Can the data below be echoed back word for word?
^^^^
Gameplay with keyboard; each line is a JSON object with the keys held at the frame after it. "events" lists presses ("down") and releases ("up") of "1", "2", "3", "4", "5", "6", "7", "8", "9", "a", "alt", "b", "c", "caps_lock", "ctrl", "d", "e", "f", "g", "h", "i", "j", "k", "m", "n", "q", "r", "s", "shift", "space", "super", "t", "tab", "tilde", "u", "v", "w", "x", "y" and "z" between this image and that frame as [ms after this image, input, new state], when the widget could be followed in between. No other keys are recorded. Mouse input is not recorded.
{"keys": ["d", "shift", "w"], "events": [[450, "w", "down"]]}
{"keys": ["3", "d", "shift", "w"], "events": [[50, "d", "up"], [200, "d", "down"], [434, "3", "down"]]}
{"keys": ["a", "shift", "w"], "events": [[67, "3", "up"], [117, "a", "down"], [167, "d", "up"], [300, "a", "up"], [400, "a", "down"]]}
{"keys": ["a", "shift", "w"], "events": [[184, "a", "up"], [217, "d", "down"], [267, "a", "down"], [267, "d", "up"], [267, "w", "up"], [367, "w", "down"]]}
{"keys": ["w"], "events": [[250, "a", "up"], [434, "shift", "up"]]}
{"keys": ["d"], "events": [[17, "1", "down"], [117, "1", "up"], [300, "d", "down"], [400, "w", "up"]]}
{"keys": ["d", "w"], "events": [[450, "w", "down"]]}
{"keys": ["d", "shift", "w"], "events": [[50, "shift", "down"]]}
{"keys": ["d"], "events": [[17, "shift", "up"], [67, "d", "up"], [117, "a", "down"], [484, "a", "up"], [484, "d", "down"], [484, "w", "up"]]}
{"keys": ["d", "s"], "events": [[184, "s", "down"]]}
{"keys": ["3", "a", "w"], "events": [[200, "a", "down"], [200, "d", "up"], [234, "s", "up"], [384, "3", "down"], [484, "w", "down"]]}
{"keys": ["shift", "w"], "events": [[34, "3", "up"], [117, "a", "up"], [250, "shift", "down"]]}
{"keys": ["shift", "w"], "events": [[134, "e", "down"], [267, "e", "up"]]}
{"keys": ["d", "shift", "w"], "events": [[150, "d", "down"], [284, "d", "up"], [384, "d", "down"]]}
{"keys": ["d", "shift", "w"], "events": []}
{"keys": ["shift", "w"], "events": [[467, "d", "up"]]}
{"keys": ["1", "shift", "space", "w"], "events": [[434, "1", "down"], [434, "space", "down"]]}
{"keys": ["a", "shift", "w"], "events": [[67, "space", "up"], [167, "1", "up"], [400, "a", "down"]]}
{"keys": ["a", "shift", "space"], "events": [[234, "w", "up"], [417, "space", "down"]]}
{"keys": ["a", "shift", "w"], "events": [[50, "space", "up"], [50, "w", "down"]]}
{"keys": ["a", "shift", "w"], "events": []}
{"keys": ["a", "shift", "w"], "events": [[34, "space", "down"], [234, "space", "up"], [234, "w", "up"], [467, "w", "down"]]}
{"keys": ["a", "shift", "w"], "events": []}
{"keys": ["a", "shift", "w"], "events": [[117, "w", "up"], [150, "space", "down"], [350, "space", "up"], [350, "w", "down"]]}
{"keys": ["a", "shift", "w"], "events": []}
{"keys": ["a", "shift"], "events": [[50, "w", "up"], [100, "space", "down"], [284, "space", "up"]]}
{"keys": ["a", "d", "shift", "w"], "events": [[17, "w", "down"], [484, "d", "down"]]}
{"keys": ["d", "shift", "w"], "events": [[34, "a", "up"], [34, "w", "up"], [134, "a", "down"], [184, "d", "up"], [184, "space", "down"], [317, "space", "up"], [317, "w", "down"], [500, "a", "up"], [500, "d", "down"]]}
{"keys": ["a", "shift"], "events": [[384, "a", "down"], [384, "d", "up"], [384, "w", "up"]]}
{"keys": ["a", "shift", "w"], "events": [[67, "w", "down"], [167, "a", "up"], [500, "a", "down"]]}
^^^^
• **Solved exercise**:
Gameplay with keyboard; each line is a JSON object with the keys held at the frame after it. "events" lists presses ("down") and releases ("up") of "1", "2", "3", "4", "5", "6", "7", "8", "9", "a", "alt", "b", "c", "caps_lock", "ctrl", "d", "e", "f", "g", "h", "i", "j", "k", "m", "n", "q", "r", "s", "shift", "space", "super", "t", "tab", "tilde", "u", "v", "w", "x", "y" and "z" between this image and that frame as [ms after this image, input, new state], when the widget could be followed in between. No other keys are recorded. Mouse input is not recorded.
{"keys": ["d", "shift", "w"], "events": [[450, "w", "down"]]}
{"keys": ["3", "d", "shift", "w"], "events": [[50, "d", "up"], [200, "d", "down"], [434, "3", "down"]]}
{"keys": ["a", "shift", "w"], "events": [[67, "3", "up"], [117, "a", "down"], [167, "d", "up"], [300, "a", "up"], [400, "a", "down"]]}
{"keys": ["a", "shift", "w"], "events": [[184, "a", "up"], [217, "d", "down"], [267, "a", "down"], [267, "d", "up"], [267, "w", "up"], [367, "w", "down"]]}
{"keys": ["w"], "events": [[250, "a", "up"], [434, "shift", "up"]]}
{"keys": ["d"], "events": [[17, "1", "down"], [117, "1", "up"], [300, "d", "down"], [400, "w", "up"]]}
{"keys": ["d", "w"], "events": [[450, "w", "down"]]}
{"keys": ["d", "shift", "w"], "events": [[50, "shift", "down"]]}
{"keys": ["d"], "events": [[17, "shift", "up"], [67, "d", "up"], [117, "a", "down"], [484, "a", "up"], [484, "d", "down"], [484, "w", "up"]]}
{"keys": ["d", "s"], "events": [[184, "s", "down"]]}
{"keys": ["3", "a", "w"], "events": [[200, "a", "down"], [200, "d", "up"], [234, "s", "up"], [384, "3", "down"], [484, "w", "down"]]}
{"keys": ["shift", "w"], "events": [[34, "3", "up"], [117, "a", "up"], [250, "shift", "down"]]}
{"keys": ["shift", "w"], "events": [[134, "e", "down"], [267, "e", "up"]]}
{"keys": ["d", "shift", "w"], "events": [[150, "d", "down"], [284, "d", "up"], [384, "d", "down"]]}
{"keys": ["d", "shift", "w"], "events": []}
{"keys": ["shift", "w"], "events": [[467, "d", "up"]]}
{"keys": ["1", "shift", "space", "w"], "events": [[434, "1", "down"], [434, "space", "down"]]}
{"keys": ["a", "shift", "w"], "events": [[67, "space", "up"], [167, "1", "up"], [400, "a", "down"]]}
{"keys": ["a", "shift", "space"], "events": [[234, "w", "up"], [417, "space", "down"]]}
{"keys": ["a", "shift", "w"], "events": [[50, "space", "up"], [50, "w", "down"]]}
{"keys": ["a", "shift", "w"], "events": []}
{"keys": ["a", "shift", "w"], "events": [[34, "space", "down"], [234, "space", "up"], [234, "w", "up"], [467, "w", "down"]]}
{"keys": ["a", "shift", "w"], "events": []}
{"keys": ["a", "shift", "w"], "events": [[117, "w", "up"], [150, "space", "down"], [350, "space", "up"], [350, "w", "down"]]}
{"keys": ["a", "shift", "w"], "events": []}
{"keys": ["a", "shift"], "events": [[50, "w", "up"], [100, "space", "down"], [284, "space", "up"]]}
{"keys": ["a", "d", "shift", "w"], "events": [[17, "w", "down"], [484, "d", "down"]]}
{"keys": ["d", "shift", "w"], "events": [[34, "a", "up"], [34, "w", "up"], [134, "a", "down"], [184, "d", "up"], [184, "space", "down"], [317, "space", "up"], [317, "w", "down"], [500, "a", "up"], [500, "d", "down"]]}
{"keys": ["a", "shift"], "events": [[384, "a", "down"], [384, "d", "up"], [384, "w", "up"]]}
{"keys": ["a", "shift", "w"], "events": [[67, "w", "down"], [167, "a", "up"], [500, "a", "down"]]}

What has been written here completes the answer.